For no other reason than because we exist, we are each important. Our thoughts, feelings and emotions are all of significance. The trick is to come to this realization without egotism. When we first begin to come into our feelings of self worth, people around us are going to balk. They are used to us yielding to their will most of the time. This can come as quite a shock to some and we may encounter some resistance. This resistance gives us a chance to evaluate whether we are simply being selfish, and putting ourselves first, or if we are exhibiting a health amount of self-esteem.
I really hope to save my daughter from having to learn the hard way how to assert herself. It would be a beautiful thing for her to know herself from the inside out at a very young age. Maybe she will not ever have to have her heart broken into a thousand tiny pieces to learn what she is worth. Perhaps she will not feel the need to go along to get along in her life. I hope that for her on one hand, but on the other, I know that she probably won’t learn very many lessons if she never feels the growing pains of life. I hate that for her. I hate the thought of her having to wrestle with some of the feelings I've had to wrestle with over the years. There is a chance I can save her from some of the painful things, and I will do my best to help her learn those lessons, through my life experience, instead of her own. Self-esteem tempered with humility is the goal I hope to achieve with her.
I sometimes wish that someone had taken me by the hand at 15 or 25 and told me I was beautiful just the way I was. No one ever did that for me at those ages though. That's no one’s fault; it's just how life worked out for me. In retrospect, it is probably for the best.
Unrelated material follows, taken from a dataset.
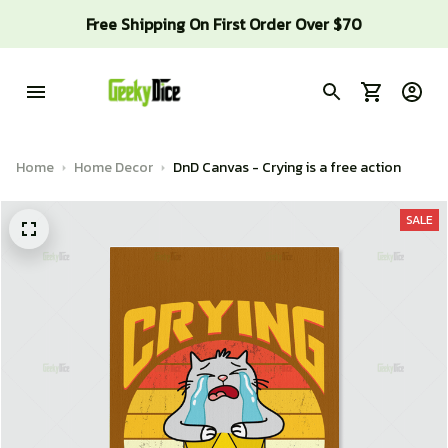
Free Shipping On First Order Over $70
Home
Home Decor
DnD Canvas - Crying is a free action
SALE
All of that time I spent alone helped me to look inside myself, and find what I needed no just to survive, but also succeed. Self-examination is a good thing. We find within ourselves more than we ever thought we had, certainly more than anyone ever told us we had, and it is what keeps us moving forward.
I hope that I have learned the same lessons I hope to teach my daughter. I earnestly want to model healthy relationship behavior for her. I hope she learns from me that self-esteem equals knowing that I have value and a purpose. Moreover, with self-esteem comes a responsibility, that we temper it with humility, which is knowledge that my worth goes beyond my wants and selfish wishes. Just because I want something does not mean it is for the best. Sometimes the greater good is the best thing for everyone and it takes humility to understand that concept. Yes, self-esteem tempered with humility, that is a good goal for us all, I believe.